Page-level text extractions
-- Opening Marker --

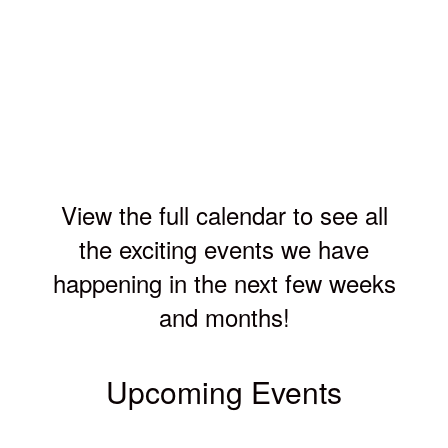
View the full calendar to see all
the exciting events we have
happening in the next few weeks
and months!
Upcoming Events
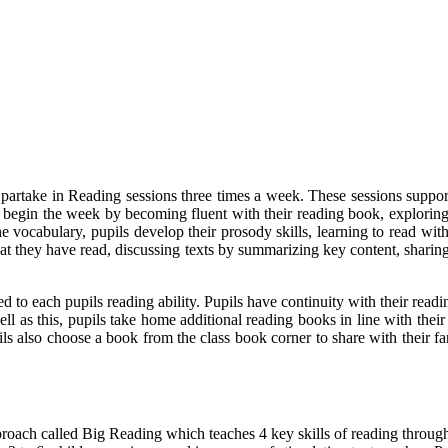
partake in Reading sessions three times a week. These sessions support 
s begin the week by becoming fluent with their reading book, explo
he vocabulary, pupils develop their prosody skills, learning to read wi
hat they have read, discussing texts by summarizing key content, shari
 to each pupils reading ability. Pupils have continuity with their readi
l as this, pupils take home additional reading books in line with thei
pils also choose a book from the class book corner to share with their f
ch called Big Reading which teaches 4 key skills of reading through t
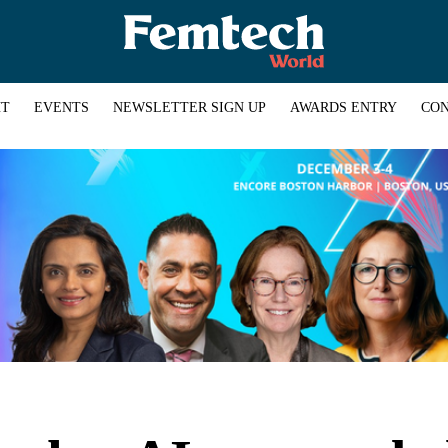
HT
EVENTS
NEWSLETTER SIGN UP
AWARDS ENTRY
CON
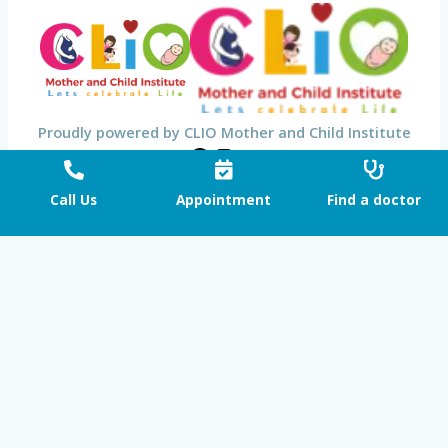
Proudly powered by CLIO Mother and Child Institute
Call Us
Appointment
Find a doctor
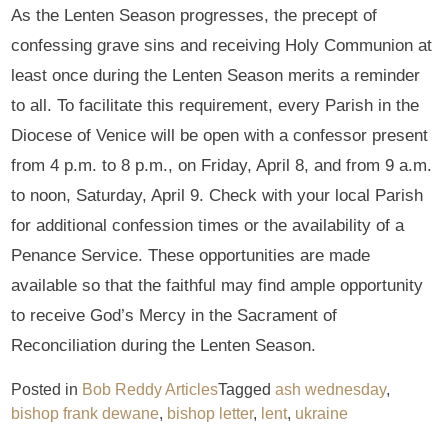
As the Lenten Season progresses, the precept of
confessing grave sins and receiving Holy Communion at
least once during the Lenten Season merits a reminder
to all. To facilitate this requirement, every Parish in the
Diocese of Venice will be open with a confessor present
from 4 p.m. to 8 p.m., on Friday, April 8, and from 9 a.m.
to noon, Saturday, April 9. Check with your local Parish
for additional confession times or the availability of a
Penance Service. These opportunities are made
available so that the faithful may find ample opportunity
to receive God’s Mercy in the Sacrament of
Reconciliation during the Lenten Season.
Posted in
Bob Reddy Articles
Tagged
ash wednesday
,
bishop frank dewane
,
bishop letter
,
lent
,
ukraine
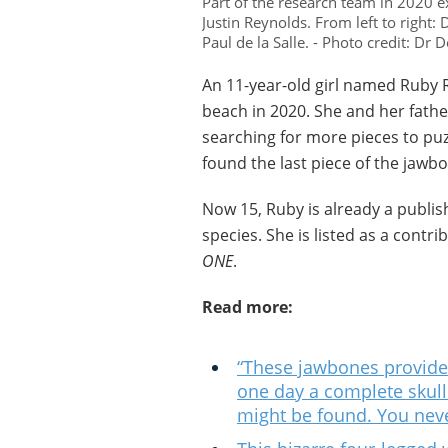
Part of the research team in 2020
Justin Reynolds. From left to right
Paul de la Salle. - Photo credit: Dr
An 11-year-old girl named Ruby 
beach in 2020. She and her fath
searching for more pieces to pu
found the last piece of the jawbo
Now 15, Ruby is already a publis
species. She is listed as a contr
ONE
.
Read more:
“These jawbones provide 
one day a complete skull 
might be found. You nev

-- Closing Marker --

== YOUR TASK ==
Copy only these lines from the records above, exactly: the one with "NEWSLETTER SIGN UP", the one with "least once during", and those between. Skip the pictures.

== EXERCISE OUTPUT ==
NEWSLETTER SIGN UP
AWARDS ENTRY
CON
Proudly powered by CLIO Mother and Child Institute
Call Us
Appointment
Find a doctor
As the Lenten Season progresses, the precept of
confessing grave sins and receiving Holy Communion at
least once during the Lenten Season merits a reminder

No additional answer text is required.